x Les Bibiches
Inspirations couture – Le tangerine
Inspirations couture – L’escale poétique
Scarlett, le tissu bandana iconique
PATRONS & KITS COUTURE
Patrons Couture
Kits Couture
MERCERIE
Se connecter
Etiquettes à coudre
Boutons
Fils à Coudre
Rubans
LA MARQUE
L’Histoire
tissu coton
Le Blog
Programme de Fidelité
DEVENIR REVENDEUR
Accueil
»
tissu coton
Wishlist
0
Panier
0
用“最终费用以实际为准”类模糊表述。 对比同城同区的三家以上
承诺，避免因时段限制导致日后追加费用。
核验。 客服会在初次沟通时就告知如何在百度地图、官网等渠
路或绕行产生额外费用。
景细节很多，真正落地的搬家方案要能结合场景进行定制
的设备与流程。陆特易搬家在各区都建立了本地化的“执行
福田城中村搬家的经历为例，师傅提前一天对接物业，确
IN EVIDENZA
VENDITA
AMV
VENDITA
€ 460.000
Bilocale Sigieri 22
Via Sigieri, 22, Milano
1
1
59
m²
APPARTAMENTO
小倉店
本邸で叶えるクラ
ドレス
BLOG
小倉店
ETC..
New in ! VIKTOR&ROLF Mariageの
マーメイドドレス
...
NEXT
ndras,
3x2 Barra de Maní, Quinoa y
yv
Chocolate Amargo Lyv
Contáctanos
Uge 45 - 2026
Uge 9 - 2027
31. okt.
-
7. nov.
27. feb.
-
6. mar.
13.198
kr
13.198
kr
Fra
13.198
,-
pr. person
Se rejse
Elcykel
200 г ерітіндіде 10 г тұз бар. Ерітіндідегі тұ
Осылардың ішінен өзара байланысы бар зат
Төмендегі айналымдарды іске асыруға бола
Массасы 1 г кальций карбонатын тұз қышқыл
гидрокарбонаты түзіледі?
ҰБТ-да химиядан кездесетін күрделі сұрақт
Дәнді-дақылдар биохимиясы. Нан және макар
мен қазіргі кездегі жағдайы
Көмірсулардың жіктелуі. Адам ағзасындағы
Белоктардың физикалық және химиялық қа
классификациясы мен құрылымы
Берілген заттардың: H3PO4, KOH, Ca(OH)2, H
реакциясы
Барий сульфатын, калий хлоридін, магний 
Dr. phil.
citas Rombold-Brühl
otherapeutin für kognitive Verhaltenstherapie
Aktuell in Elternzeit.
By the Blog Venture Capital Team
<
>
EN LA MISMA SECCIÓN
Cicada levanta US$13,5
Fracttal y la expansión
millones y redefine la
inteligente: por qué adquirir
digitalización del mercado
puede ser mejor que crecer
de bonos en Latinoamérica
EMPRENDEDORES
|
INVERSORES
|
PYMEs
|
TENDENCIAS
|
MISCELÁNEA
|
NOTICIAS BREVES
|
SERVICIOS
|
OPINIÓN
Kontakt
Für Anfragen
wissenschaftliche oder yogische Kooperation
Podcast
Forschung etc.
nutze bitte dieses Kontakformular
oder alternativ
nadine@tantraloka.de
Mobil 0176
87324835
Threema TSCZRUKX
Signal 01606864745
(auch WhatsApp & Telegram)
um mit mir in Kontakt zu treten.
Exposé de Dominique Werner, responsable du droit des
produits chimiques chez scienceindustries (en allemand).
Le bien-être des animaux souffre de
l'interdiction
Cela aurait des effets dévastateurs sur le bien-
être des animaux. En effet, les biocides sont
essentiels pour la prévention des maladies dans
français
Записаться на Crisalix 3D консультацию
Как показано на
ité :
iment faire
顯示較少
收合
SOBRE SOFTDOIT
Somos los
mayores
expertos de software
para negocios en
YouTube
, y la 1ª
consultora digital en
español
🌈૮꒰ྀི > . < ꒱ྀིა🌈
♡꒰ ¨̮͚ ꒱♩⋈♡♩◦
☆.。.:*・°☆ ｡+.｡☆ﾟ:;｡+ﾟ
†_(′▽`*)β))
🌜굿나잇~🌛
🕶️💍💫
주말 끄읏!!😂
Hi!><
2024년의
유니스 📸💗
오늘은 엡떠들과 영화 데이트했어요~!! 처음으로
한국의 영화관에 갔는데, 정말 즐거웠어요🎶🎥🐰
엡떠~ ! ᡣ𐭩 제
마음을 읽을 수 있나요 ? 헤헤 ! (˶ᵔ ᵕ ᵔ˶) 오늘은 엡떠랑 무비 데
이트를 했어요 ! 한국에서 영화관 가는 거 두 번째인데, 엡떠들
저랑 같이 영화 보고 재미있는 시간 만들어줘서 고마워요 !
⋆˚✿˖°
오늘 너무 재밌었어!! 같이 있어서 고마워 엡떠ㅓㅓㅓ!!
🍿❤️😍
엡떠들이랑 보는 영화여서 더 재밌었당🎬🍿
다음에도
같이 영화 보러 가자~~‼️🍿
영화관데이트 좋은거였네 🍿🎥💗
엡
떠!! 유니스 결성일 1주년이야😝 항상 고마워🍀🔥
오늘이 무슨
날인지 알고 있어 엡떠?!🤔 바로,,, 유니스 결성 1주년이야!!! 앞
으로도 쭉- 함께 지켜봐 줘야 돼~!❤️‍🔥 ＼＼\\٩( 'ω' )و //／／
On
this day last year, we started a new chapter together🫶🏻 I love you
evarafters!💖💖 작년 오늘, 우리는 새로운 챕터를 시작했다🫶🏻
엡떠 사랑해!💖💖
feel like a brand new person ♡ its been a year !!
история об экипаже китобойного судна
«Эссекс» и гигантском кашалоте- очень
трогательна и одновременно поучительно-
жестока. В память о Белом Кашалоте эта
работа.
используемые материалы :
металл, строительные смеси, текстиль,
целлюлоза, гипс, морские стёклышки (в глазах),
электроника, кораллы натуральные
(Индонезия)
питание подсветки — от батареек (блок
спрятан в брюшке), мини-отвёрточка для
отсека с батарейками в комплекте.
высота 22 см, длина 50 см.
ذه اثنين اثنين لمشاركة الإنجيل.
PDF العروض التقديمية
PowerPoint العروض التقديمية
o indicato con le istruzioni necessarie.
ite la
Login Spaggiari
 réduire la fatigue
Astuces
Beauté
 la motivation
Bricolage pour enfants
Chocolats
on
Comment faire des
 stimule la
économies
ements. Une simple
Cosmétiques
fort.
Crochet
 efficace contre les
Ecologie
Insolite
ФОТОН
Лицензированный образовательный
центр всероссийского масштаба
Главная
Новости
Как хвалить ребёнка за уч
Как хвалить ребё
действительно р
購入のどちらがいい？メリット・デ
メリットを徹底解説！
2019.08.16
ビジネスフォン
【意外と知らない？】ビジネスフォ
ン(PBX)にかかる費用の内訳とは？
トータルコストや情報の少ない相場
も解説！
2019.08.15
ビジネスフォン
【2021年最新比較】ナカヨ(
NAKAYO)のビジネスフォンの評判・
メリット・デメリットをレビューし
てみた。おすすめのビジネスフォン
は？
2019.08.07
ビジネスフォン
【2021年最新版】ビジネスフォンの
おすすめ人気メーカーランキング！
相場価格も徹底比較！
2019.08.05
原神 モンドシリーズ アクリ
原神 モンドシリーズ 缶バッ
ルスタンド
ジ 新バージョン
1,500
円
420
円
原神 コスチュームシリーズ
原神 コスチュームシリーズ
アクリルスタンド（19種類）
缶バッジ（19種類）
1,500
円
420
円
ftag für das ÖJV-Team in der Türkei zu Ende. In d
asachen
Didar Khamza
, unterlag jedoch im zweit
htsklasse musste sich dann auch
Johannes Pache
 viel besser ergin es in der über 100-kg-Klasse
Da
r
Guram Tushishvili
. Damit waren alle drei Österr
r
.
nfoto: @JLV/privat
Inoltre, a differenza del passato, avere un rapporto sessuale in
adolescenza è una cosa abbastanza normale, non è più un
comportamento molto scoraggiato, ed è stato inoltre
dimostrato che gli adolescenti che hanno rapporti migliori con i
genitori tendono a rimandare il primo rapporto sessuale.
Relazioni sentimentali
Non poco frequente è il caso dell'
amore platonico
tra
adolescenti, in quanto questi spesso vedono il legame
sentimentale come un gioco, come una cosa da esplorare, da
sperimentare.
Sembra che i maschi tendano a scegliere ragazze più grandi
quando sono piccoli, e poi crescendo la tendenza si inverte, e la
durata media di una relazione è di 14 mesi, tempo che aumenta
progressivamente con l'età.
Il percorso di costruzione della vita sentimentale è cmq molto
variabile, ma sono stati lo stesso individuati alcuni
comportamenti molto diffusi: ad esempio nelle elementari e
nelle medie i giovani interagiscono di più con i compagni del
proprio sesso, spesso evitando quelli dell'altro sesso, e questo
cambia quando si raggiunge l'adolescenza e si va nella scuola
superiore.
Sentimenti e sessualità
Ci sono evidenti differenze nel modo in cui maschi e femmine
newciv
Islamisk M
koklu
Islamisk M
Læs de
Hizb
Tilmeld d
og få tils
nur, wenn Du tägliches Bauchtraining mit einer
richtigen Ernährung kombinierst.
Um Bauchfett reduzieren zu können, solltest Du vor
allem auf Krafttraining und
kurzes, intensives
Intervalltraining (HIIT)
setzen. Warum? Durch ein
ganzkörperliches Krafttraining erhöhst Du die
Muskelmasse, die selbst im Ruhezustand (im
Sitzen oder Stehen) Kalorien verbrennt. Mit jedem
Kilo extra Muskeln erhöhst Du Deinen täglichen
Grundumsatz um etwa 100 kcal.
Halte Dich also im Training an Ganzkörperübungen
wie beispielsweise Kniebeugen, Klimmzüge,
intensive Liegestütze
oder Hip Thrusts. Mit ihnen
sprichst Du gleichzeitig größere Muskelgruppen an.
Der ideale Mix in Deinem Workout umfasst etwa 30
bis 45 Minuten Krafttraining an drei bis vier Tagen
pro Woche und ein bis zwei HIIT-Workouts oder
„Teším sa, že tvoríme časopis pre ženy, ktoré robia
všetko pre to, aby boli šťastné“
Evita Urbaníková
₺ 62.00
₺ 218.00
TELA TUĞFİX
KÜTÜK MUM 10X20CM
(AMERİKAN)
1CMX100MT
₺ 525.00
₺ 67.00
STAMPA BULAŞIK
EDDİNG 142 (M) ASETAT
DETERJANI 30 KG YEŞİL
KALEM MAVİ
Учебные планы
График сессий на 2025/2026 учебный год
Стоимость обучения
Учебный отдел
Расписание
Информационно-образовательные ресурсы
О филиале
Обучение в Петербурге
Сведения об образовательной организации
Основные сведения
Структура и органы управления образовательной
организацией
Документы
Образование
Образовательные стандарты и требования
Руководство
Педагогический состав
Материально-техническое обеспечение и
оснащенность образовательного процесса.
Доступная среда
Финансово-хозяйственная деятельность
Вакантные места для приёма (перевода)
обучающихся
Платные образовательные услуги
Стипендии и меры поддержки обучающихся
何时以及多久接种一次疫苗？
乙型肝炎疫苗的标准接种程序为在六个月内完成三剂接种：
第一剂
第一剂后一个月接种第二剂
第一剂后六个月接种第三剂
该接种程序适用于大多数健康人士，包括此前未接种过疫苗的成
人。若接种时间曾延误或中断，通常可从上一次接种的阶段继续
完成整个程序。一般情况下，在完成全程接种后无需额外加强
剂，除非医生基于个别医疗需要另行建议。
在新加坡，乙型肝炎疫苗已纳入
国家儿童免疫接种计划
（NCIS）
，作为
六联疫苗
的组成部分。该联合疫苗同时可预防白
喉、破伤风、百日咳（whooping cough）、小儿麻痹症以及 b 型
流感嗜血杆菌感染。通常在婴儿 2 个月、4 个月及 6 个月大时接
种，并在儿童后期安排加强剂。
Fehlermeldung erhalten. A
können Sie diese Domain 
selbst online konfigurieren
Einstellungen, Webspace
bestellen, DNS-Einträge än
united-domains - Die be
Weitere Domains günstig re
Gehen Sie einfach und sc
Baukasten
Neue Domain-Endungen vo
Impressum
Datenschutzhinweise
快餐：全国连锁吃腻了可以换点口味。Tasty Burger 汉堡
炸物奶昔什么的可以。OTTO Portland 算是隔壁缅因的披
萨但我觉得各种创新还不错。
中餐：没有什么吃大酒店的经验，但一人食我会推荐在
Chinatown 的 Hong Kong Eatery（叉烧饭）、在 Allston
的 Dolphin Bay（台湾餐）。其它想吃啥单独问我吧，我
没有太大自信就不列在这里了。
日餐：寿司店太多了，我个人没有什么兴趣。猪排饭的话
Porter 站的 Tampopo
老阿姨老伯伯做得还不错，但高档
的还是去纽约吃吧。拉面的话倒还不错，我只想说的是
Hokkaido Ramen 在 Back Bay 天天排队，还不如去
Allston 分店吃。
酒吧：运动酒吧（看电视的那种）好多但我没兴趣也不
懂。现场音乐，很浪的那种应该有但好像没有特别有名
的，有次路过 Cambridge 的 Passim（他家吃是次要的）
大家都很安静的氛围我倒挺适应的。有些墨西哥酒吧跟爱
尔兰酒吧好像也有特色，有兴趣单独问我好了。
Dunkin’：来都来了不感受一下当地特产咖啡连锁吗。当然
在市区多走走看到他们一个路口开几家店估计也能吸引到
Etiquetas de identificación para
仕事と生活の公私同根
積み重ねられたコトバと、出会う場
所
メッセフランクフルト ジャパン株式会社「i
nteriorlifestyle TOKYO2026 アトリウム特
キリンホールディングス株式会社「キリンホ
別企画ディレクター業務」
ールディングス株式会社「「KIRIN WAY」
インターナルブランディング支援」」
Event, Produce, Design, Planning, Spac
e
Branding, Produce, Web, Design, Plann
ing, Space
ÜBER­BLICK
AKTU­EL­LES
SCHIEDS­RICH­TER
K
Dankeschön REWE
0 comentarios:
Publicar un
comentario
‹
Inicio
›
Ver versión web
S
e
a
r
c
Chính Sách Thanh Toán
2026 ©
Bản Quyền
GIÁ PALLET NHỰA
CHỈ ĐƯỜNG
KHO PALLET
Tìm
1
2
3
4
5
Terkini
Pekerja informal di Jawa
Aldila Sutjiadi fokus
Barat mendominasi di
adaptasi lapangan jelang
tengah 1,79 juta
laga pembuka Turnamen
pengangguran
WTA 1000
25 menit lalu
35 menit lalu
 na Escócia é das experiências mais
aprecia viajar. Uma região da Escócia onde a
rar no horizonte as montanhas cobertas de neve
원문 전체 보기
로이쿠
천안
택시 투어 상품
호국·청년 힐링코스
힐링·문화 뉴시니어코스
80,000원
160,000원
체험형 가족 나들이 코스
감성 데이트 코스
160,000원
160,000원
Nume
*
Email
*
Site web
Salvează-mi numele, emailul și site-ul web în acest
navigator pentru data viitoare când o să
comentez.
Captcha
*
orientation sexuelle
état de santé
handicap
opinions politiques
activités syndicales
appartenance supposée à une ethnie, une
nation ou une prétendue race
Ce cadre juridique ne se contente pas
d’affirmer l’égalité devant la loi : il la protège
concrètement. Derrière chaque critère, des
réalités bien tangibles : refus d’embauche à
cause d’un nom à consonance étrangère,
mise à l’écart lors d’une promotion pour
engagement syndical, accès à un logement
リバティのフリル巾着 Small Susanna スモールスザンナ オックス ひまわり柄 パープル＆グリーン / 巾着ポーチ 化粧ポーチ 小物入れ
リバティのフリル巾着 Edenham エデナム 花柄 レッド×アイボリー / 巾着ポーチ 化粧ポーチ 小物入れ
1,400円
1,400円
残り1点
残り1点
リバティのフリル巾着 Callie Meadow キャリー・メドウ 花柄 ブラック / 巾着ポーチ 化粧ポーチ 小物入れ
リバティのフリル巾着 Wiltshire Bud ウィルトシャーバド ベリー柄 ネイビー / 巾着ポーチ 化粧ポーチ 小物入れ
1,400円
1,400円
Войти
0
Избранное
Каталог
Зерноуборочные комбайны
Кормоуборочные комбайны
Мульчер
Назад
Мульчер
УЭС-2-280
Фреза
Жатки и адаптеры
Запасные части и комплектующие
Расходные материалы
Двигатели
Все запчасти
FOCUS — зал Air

## [WHAT THE TASK REQUIRES]
Show all lines from the data that contain "drei".

## [PROBLEM SOLUTION]
. Damit waren alle drei Österr
bis 45 Minuten Krafttraining an drei bis vier Tagen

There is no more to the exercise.